星夜光、きみのメランコリー
緑の草の上、青空の下。
色が溢れかえるこの世界で、千歳くんの熱があたしを支配した。
色のことを考えられなくなる瞬間は、初めてに等しかった。
「…千歳く…」
「何その顔? 真っ赤なんだけど」
「…っ」
薄いくちびるから発せられた声が、肌を伝った。その合間にも、犬歯で痕をつけられては、痛みを与えられる。
…千歳くんは、何を考えているのか、たまに分からなくなるよ。
「…もう、やめて…」
「やめない。いらないんでしょ、この腕」
「…っ、やめて…」
恥ずかしいのと、こわいのと、千歳くんから感じてくる少しの怒りが、涙を誘った。
じんわりと滲んで行く視界。それに気づいてやっと、色に意識を戻すことができた。
——— “ 自由自在に色を生み出せるお前とは違うの ”
…千歳くんは、怒っているんだ。あたしが、彼にないものを持っているのに、いらないなんて言ったから。

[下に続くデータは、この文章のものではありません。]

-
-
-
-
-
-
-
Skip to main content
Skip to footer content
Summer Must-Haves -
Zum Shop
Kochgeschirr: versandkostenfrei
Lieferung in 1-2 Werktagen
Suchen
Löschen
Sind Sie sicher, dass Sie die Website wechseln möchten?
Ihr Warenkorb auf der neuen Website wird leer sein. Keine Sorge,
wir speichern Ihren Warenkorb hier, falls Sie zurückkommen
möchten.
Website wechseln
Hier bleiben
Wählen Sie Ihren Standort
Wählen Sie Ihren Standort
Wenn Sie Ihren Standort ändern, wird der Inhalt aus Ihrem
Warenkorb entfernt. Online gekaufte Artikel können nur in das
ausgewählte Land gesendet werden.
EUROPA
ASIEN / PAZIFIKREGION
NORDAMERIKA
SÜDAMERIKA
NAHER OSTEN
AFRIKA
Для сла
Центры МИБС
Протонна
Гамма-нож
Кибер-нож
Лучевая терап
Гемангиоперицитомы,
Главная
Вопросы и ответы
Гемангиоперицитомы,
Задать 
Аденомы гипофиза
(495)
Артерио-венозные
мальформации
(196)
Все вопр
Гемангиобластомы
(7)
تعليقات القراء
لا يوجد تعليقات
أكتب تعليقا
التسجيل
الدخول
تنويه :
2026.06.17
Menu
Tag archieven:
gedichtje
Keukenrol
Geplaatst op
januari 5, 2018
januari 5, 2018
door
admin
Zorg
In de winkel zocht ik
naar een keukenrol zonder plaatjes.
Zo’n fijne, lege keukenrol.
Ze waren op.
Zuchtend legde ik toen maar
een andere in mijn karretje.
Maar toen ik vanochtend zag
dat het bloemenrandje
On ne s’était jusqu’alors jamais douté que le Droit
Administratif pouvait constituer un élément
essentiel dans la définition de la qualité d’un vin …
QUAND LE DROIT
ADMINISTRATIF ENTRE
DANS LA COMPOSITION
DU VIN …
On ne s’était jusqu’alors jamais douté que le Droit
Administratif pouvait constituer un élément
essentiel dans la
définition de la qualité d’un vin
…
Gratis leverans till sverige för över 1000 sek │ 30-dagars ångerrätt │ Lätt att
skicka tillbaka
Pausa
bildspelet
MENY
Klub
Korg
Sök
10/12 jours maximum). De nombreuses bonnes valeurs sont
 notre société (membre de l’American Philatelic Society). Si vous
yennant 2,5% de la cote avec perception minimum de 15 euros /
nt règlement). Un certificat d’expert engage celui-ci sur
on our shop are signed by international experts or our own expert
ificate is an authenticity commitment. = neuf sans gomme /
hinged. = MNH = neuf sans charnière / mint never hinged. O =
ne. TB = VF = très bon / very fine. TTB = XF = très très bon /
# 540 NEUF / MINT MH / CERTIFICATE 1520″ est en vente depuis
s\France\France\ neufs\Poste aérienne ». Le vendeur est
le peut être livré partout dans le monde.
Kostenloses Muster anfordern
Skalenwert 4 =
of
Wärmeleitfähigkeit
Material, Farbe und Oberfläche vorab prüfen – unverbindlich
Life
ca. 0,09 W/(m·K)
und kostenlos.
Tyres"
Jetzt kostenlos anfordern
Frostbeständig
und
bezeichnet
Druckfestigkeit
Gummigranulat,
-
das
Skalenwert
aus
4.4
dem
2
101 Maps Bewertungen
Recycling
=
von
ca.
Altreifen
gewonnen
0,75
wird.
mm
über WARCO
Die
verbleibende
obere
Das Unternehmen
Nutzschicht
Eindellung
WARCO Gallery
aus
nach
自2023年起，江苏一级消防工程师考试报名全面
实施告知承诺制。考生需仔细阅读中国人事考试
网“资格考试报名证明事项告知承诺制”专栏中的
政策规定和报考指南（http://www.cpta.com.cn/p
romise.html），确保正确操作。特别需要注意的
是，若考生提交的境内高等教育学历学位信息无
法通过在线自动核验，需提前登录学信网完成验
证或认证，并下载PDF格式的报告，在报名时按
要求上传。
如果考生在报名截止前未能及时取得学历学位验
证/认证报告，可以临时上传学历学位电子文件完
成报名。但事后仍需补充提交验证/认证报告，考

色を生み出すために必要だった、大切にしていたものを、切り捨てようとしたから。
「…っ、う…」
でも、だって、つらかった。
自分にとっては素敵な能力でも、周りの人に後ろ指をさされるのがこわかった。
家族にでさえ白い目を向けられるのがこわかった。
でも、生まれながらに持っていた才能のせいで、周りに期待されるのがうれしかった。
…色々な感情が絡まって、未だに整理しきれていない自分が、きらいだった。
でも、きっと千歳くんだけなんだ。
あたしの世界を理解したうえで、同じ絵を好きな気持ちで、向き合ってくれたのは。